Return, from the lines below, each one that includes the word "down".

* _The data_:
+++

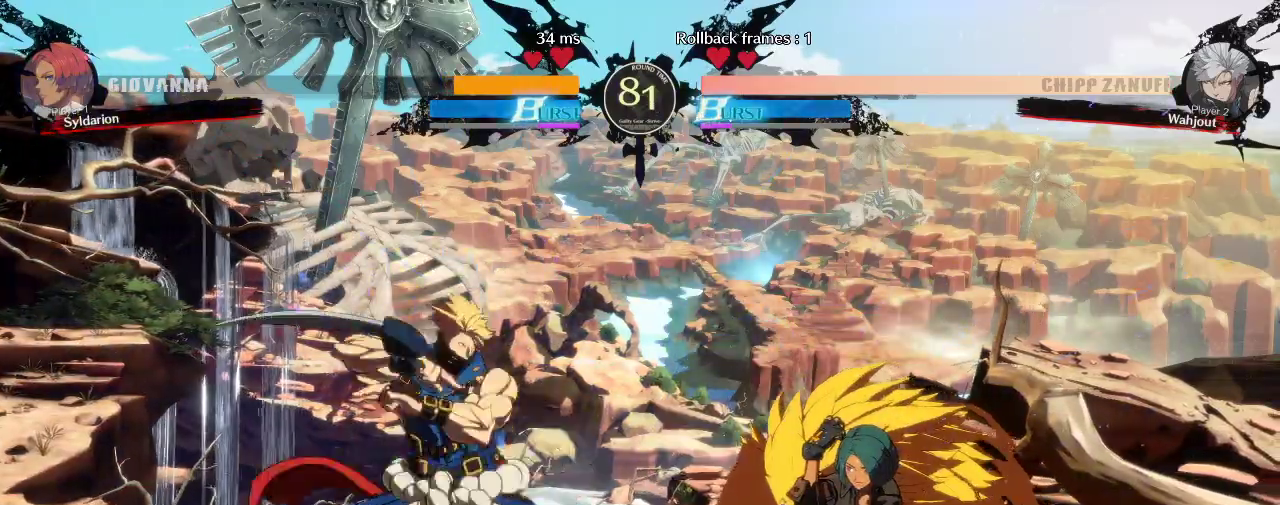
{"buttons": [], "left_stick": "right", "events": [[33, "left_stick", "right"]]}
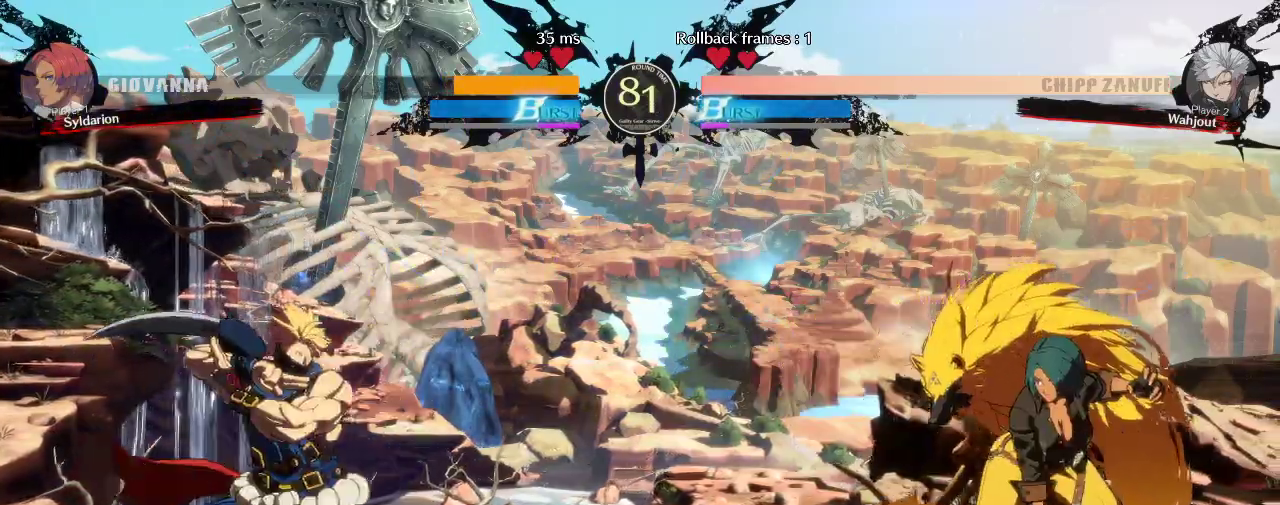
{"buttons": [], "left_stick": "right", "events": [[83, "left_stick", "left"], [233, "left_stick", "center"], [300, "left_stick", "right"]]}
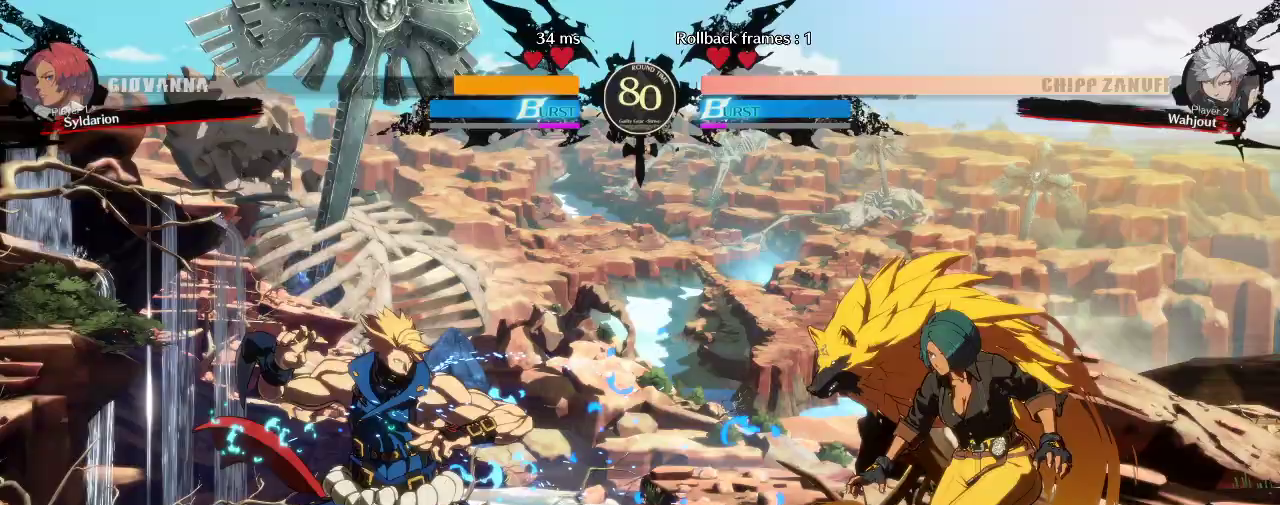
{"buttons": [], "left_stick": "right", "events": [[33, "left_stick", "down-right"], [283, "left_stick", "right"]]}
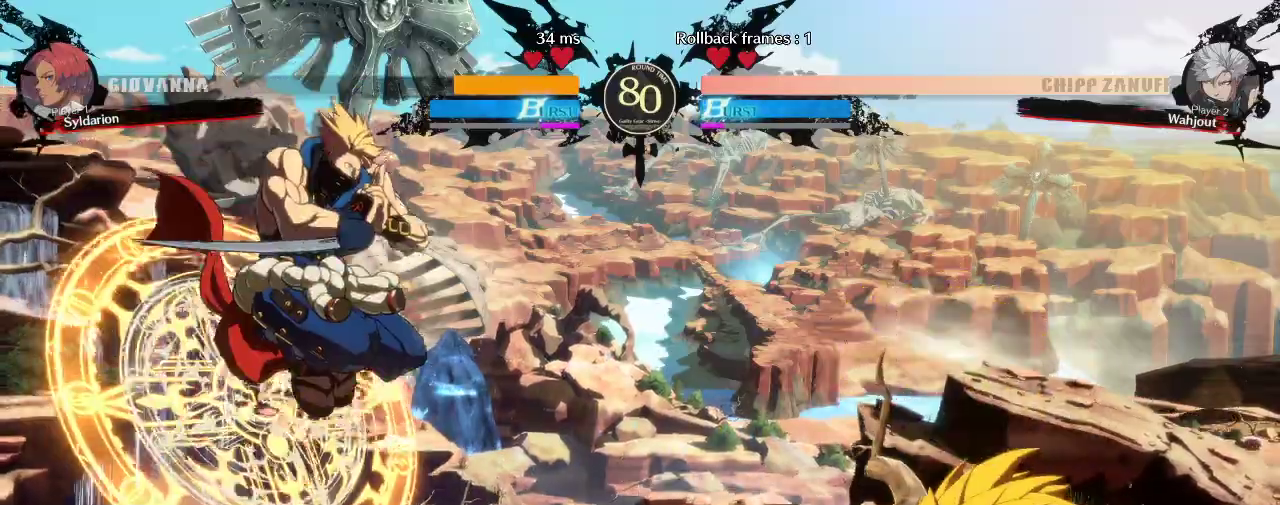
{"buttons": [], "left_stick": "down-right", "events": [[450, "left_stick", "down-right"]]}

+++

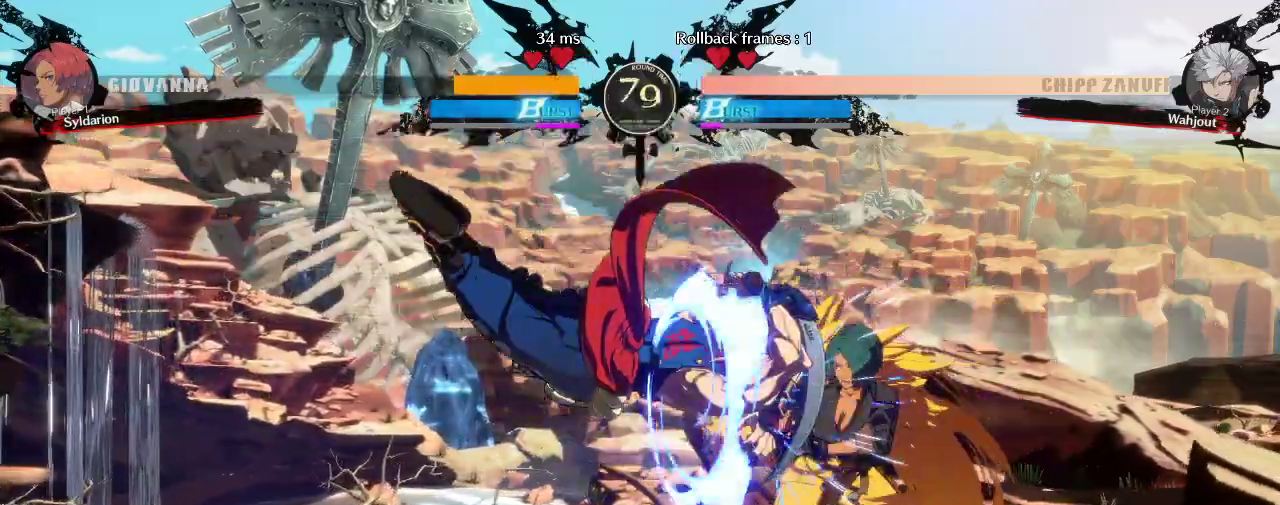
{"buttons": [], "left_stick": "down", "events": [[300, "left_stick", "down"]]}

+++

* _Exercise result_:
{"buttons": [], "left_stick": "right", "events": [[33, "left_stick", "down-right"], [283, "left_stick", "right"]]}
{"buttons": [], "left_stick": "down-right", "events": [[450, "left_stick", "down-right"]]}
{"buttons": [], "left_stick": "down", "events": [[300, "left_stick", "down"]]}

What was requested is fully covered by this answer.